Johannesburg - After a start to a Test career most thought was stillborn, Hashim Amla is on the brink of his 100th Test match for South Africa in the dead rubber third Test against Sri Lanka starting at the Wanderers on Thursday.
In a career which has been as much about answering questions about his technique as it has been about displaying a rare artistry and fortitude with bat in hand, Amla joins Jacques Kallis, Mark Boucher, Graeme Smith, Shaun Pollock, Makhaya Ntini, Gary Kirsten and AB de Villiers as the eighth player to be inducted into SA’s hundred club.
Below are some of their thoughts on what makes Amla the batsman tick:
Why he’s such a run machine
More appropriately, the question should be why Amla is so run-crazed.
Forget technique, forget style, the common thing that runs through all great batsmen is a particular greed for runs.
“I think all those top batsmen in the world have a determination to score runs; a hunger to take every innings seriously and none for granted,” says former Proteas batsman and coach Kirsten.
“Most successful batsmen work out a recipe for success and when you’re playing against them you have a small window you can try to exploit.
"The one thing that always stood out with Hashim for me is that when you had a chance with him and you missed it you ended up regretting it.”
“Obviously his technique is pretty sound, otherwise he wouldn’t be getting to a hundred Tests,” says former Proteas team-mate Kallis.
“But for me his mental strength has generally stood out.”
His best century
Given that Amla has scored 25 tons to date, there are quite a few to choose from.
But the interesting thing is how both Kirsten and Kallis chose exactly the same two, if only for slightly different reasons, given that the one was there as a coach and the other as a fellow batsman (Kallis) when they were scored.
“I haven’t seen all of them, but the triple hundred [311 not out] he got in England [in 2012] with the team under pressure was an amazing innings – to bat that amount of time...” says Kirsten, who was Amla’s coach at the time.
“Then there was the hundred he got in Perth [also in 2012], batting at an incredibly fast rate [196 off 221 balls]. I think we were batting at five an over.
"Again we were under pressure, but it put us in a match-winning position.
“There were so many good ones and he did so many of them under pressure,” seconded Kallis. “I think he got a hundred in Perth where he was really dominant. The 311 also sticks to mind.”
His signature shot
Because he is so wristy, most would say Amla’s signature shot lies somewhere in the on-side, but Kallis likes a different shot altogether.
“He’s a helluva wristy player, but he’s got a back-foot punch that he hits consistently. Not many players can do that consistently.

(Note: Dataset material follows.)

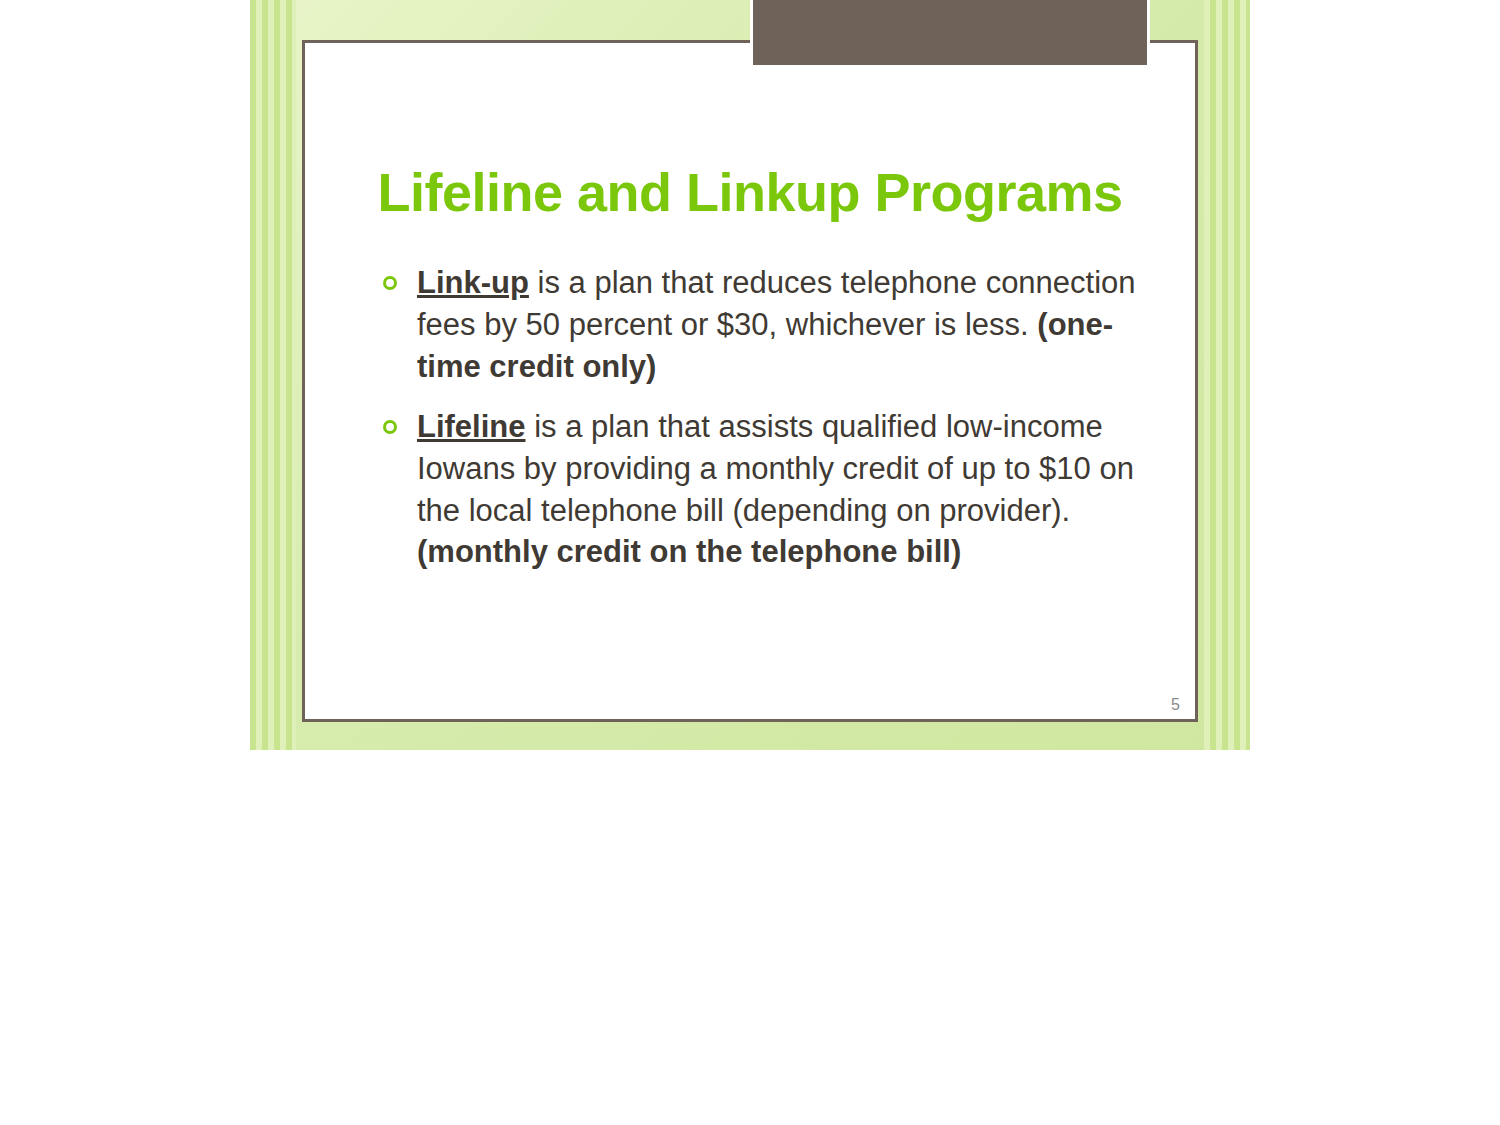Lifeline and Linkup Programs
Link-up is a plan that reduces telephone connection fees by 50 percent or $30, whichever is less. (one-time credit only)
Lifeline is a plan that assists qualified low-income Iowans by providing a monthly credit of up to $10 on the local telephone bill (depending on provider). (monthly credit on the telephone bill)
5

Also he’s a very good player of spin.”
Come to think of it, the back-foot drive has come to be the dead giveaway of when Amla is on form.

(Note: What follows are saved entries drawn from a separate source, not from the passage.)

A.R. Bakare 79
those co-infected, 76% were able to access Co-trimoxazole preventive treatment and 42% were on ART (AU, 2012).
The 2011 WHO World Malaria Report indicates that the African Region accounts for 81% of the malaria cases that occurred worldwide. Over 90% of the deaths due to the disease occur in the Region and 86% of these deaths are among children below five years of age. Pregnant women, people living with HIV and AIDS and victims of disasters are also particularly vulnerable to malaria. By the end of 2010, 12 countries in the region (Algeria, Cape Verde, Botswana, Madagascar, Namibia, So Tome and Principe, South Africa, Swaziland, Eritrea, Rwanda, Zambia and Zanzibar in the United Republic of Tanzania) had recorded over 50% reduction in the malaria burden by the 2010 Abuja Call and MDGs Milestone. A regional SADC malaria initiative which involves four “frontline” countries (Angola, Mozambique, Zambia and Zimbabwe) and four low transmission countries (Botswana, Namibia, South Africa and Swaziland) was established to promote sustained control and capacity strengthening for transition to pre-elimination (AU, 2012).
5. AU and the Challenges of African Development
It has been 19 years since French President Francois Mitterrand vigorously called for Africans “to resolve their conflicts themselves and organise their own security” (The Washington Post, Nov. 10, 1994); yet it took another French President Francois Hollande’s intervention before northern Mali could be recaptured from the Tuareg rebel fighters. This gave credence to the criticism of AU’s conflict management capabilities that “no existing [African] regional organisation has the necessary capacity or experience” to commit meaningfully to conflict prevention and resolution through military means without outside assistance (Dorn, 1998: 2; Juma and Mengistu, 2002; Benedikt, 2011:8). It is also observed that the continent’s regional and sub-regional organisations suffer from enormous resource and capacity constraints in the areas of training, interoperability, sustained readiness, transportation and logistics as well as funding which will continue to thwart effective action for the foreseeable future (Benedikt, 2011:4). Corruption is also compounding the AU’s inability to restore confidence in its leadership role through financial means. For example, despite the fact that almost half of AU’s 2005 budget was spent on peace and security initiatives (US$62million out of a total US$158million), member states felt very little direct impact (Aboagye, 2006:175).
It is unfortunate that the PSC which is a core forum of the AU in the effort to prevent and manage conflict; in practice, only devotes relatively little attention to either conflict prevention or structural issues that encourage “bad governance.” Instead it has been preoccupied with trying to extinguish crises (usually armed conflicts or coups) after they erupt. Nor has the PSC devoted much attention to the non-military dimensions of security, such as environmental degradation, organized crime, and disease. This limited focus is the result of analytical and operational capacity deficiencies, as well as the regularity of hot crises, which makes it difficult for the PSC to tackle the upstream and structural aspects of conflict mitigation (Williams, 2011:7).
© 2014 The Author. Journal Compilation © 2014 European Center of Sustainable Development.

Why is he difficult to bowl to?
What with this being his longest run without getting a 50 (11 innings), Australia’s Josh Hazlewood and Sri Lanka’s Suranga Lakmal may disagree Amla’s difficult to bowl at, having practically dismissed him at will in the Proteas’ last two series.
But former Proteas pace bowler Makhaya Ntini can understand why it’s been so tough to bowl to his former team-mate, even though he hardly ever did in anger during his career:
“It’s his batting stance and that walking across the crease. The moment you bowl straight he hits you leg-side for four ... he basically forces you to bowl to his strengths.”
Why the slump in form?
The irony about Amla’s poor run of form is that he was the Proteas’ leading run scorer in Tests (611 at 50.94) and T20 internationals (308 runs at a strike rate of 146.66) last year, which probably says more about the high expectations on him.
Kallis, who was batting consultant for the Proteas ahead of the recently concluded Test against Sri Lanka in Cape Town, agrees:
“People have gone on about it but he’s still scored a helluva lot of runs. He’s done so well in the past people expect more from him.
“Technically, not much has changed. He’s just got a lot of good balls he got out to and he’s also got in and got himself out.”
Kirsten suggested that, due to his constant search to improve his batting and to try different things as “a student of the game”, maybe Amla needs to go back to basics.
“Hash would have realised that he needs to go back to the basics that got him to where he is.”